*TEXTAUSZUG*:
#####
Die beiden erwähnten Grundsätze verlangen, dass man sich nicht
auf die Texte verlasse, so heilig und unentbehrlich sie auch sein
mögen, sondern dass man vor allem auf die unmittelbare
Transmission der Wahrheit durch einen authentischen Meister achte.
Das ist keineswegs eine besondere Originalität der Zen-Tradition :
alle verinnerlichten, « mystischen » Traditionen betonen die
Nützlichkeit, ja Unentbehrlichkeit, eines Meisters, vor allem für
die Weitergabe der Erkenntnis. Der Meister hat das Ziel erreicht,
lebt gänzlich im Ziel des Weges, ist also « erlöst », steht über den
wechselnden Dingen und kennt die Schwierigkeiten und Fallstricke
des spirituellen Pfades. In allen verinnerlichten, « mystischen »
Traditionen lehrt und leitet der Meister nicht nur mit Worten,
sondern vor allem durch sein Sein : er ist der Weg und das
Ziel. Die Kraft seines erlösten und erfüllten Seins schafft
zunächst für seine Schüler einen geistesmächtigen Raum, und wenn
der Schüler innerlich vorbereitet ist, überträgt sie ihm die
letzte Wahrheit. Solche Transmission ist gemeint mit der
« besonderen, direkten Weitergabe ». Alle bekannten, echten
Zen-Meister haben sie praktiziert.
Die Grundsätze a und b umschreiben, worauf der Meister bei der
Weitergabe seines Wissens und Seins achten muss : auf den « wahren
ursprünglichen Geist » und auf die wahrhafte Buddha-Natur des
Menschen. Wie alle religiösen und geistlich-mystischen
Traditionen der Menschheit weiss auch der Buddhismus, dass dem
natürlichen Menschen sein eigentliches Wesen, seine wahre
Natur, verborgen ist. Der Mensch kennt sich selber nicht. Die
religiöse und geistliche Lehre und Praxis – vor allem die Praxis !
– muss ihn sich selber bekannt machen, und die geistliche
Wirkungskraft des Meisters muss ihm die Verwirklichung seines
wahren Seins übermitteln. Beim Zen geht es um die Verwirklichung
der verschütteten (bzw. verschlafenen) Buddha-Natur : die im Schlaf
des Nichterkennens vergessene Buddha-Natur muss « erweckt »
werden.
Die ursprüngliche, durch das Vergessen verdeckte Natur des
Menschen besteht darin, ein Erwachter zu sein, einer, der um die
Leerheit aller Daseinsfaktoren, aller Worte und aller Lehren und
seiner selbst weiss, der diese Leerheit ist, der in seinem wahren
Sein weder entsteht und geboren wird, noch als Individuum lebt und
vergehen wird. Im Zen wird dieses wahre Buddha-Sein im Anschluss
an andere buddhistische Traditionen gerne als « Geist » bezeichnet.
#####
*BEREITGESTELLTE ANGABEN*:
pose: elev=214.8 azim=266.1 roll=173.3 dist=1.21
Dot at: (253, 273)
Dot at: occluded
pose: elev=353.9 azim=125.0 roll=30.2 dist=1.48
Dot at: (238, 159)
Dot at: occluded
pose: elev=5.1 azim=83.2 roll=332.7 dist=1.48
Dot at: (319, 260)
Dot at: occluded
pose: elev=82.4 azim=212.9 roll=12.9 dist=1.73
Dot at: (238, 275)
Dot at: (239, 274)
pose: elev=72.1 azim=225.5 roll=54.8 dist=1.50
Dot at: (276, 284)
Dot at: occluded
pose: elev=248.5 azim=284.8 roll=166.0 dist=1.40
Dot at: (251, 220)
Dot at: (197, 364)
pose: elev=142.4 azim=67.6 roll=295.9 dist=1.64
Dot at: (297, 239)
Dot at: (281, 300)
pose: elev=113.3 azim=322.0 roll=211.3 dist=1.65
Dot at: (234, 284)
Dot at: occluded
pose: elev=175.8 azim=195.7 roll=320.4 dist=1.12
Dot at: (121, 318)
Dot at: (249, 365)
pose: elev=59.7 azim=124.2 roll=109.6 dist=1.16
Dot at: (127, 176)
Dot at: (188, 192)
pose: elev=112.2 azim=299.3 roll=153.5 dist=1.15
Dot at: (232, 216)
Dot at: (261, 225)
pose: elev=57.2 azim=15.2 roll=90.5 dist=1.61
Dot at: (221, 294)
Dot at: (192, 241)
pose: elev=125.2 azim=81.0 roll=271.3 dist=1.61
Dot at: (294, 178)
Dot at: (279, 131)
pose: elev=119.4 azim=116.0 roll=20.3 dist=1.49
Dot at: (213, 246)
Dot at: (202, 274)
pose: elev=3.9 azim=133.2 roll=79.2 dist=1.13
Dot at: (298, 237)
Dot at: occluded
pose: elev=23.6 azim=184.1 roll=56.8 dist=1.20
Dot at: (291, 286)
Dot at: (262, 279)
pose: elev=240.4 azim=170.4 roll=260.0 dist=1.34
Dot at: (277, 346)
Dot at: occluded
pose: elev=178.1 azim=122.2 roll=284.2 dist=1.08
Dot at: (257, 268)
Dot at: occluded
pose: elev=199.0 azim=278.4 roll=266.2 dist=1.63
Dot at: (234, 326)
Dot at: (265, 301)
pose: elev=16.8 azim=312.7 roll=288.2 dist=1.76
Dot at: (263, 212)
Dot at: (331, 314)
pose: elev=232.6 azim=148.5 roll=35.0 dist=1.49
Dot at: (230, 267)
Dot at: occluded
#####
*ARBEITSANWEISUNGEN*:
(1) Beantworten Sie anhand des Textauszugs die folgenden Fragen:
(a) Worauf soll man nach den beiden erwähnten Grundsätzen vor allem achten?
(b) Was ist dem natürlichen Menschen laut dem Text verborgen?
(c) Wie wird das wahre Buddha-Sein im Zen gerne bezeichnet?
(2) Schreiben Sie aus dem Textauszug die Stelle von „Die beiden erwähnten“ bis einschließlich „authentischen Meister achte.“ wortgetreu ab.

*LÖSUNGEN*:
(1)
(a) Auf die unmittelbare Transmission der Wahrheit durch einen authentischen Meister.
(b) Sein eigentliches Wesen, seine wahre Natur.
(c) Als „Geist“.

(2)
Die beiden erwähnten Grundsätze verlangen, dass man sich nicht
auf die Texte verlasse, so heilig und unentbehrlich sie auch sein
mögen, sondern dass man vor allem auf die unmittelbare
Transmission der Wahrheit durch einen authentischen Meister achte.